Futbol ve şiddet kelimeleri ne zamandır yan yana? Çocukluğumu düşünüyorum da elbette kavga gürültü vardı ama bu kadar fazla mı değildi yoksa çocuk aklımla ben her şeyi daha mı masum görüyordum, bilmiyorum. Fakat yaşım ilerleyip futbol 90’lara 2000’lere geldiğinde şiddet öyle arttı ki bazı şekilleri meşru görülmeye bile başlandı. Hep yaptığımız gibi konuyu rasyonelize etmeye çalışarak normalleştirdik, beterin beteri var ile avunduk. “Adam su atmış sahaya, idrar koyup atanlar var!” dedik. “Adamın çok üstüne gittiler küfür etmiş tamam da yumruk atanlar var.” dedik. Bugün de hiçbir şey değişmemiş ki “Adamın kafasına dikiş atılmış ama kanamamış ki!” diyoruz.

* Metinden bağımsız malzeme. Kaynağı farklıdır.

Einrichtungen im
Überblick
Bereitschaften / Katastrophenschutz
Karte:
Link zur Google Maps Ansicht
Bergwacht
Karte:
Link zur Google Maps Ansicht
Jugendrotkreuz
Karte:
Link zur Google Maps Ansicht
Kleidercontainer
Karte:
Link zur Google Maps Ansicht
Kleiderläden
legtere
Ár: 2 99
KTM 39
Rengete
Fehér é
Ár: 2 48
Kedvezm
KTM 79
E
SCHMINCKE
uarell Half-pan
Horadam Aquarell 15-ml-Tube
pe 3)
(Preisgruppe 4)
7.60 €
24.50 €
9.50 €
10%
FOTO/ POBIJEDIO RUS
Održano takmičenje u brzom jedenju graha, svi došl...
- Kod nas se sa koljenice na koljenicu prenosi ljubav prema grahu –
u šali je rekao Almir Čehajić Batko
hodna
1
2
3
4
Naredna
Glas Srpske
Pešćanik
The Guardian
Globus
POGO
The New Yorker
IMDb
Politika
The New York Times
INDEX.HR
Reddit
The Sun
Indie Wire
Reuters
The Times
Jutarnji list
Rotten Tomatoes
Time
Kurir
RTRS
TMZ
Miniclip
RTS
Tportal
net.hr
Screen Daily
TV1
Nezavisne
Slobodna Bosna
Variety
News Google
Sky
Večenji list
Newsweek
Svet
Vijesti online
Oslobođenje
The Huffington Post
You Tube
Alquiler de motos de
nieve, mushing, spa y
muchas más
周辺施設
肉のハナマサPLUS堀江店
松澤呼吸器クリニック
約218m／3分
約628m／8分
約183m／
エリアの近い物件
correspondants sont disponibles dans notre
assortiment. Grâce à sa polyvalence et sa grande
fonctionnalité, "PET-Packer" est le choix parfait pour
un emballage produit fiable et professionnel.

Kim bilir bu konuda kaçıncı kez yazıyorum ama taraftar olarak bazı şeyleri öğrenmemiz gerekiyor. Ateşliyiz, heyecanlıyız, tamam ama bunu gösterme şeklimiz sahaya yabancı madde atarak mı olmalı? Yıllar içinde çeşitli çözümler arandı; bozuk para, kalem ve hatta bazı anahtarlıklarımıza bile el kondu tribün girişlerinde. Naptık? Tuvaletten musluk; kapılardan kapı kolunu söküp attık. Yıllar önce bir taraftar yurt dışı maçına gittiğinde cebindeki bozuk paraların alınmamasına şaşırdığını anlatıyordu. Görevliye neden almadığını sorduğunda “Çünkü o para, sahaya atmazsınzı ki.” cevabını almış. Bizim taraftar tabii bunu hiç anlayamamış zira kendisinin cep telefonunu bile fırlatmışlığı varmış.

En holigan taraftar olarak bildiğimiz İngiltere’de sokakta iki takım taraftarları birbirlerine 1 metre mesafeden bağırıp, tezahürat ediyor. Fakat bakıyorsunuz ki kimse birbirine dokunmuyor bile. Yurt dışında gittiğim bir Şampiyonlar Ligi maçında Türk ve İngiliz taraftar iki tribün arası birbirine bağırıyordu. Kâh İngilizce kâh Türkçe giden tartışmada iki taraf birbirine çıkışta buluşmayı teklif ederken, elleriyle boğaz kesme işareti yapıyordu. Küfürler sertti, ortam gergindi. Sonra bir anda bizimki elindeki pet şişeyi İngiliz’e fırlattı. Yanına “yabancı madde” düşünce o tehditler savuran adam bir anda kilitlendi. Şişeyi yerden aldı ve oradaki kadın ve çocukları göstererek bunun yanlış olduğunu söyledi.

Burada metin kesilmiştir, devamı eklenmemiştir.